*Exercise input*
▽
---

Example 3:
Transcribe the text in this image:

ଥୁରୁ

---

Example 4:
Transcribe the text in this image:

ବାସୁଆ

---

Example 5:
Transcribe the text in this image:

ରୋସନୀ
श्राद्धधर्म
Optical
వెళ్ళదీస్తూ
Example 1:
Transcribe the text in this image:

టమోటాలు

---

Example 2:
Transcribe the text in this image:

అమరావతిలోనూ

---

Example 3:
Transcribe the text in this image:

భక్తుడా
△
*What to work on*
Reply with nothing except the number of lines in the listing above that include "Example".

*Written reply*
6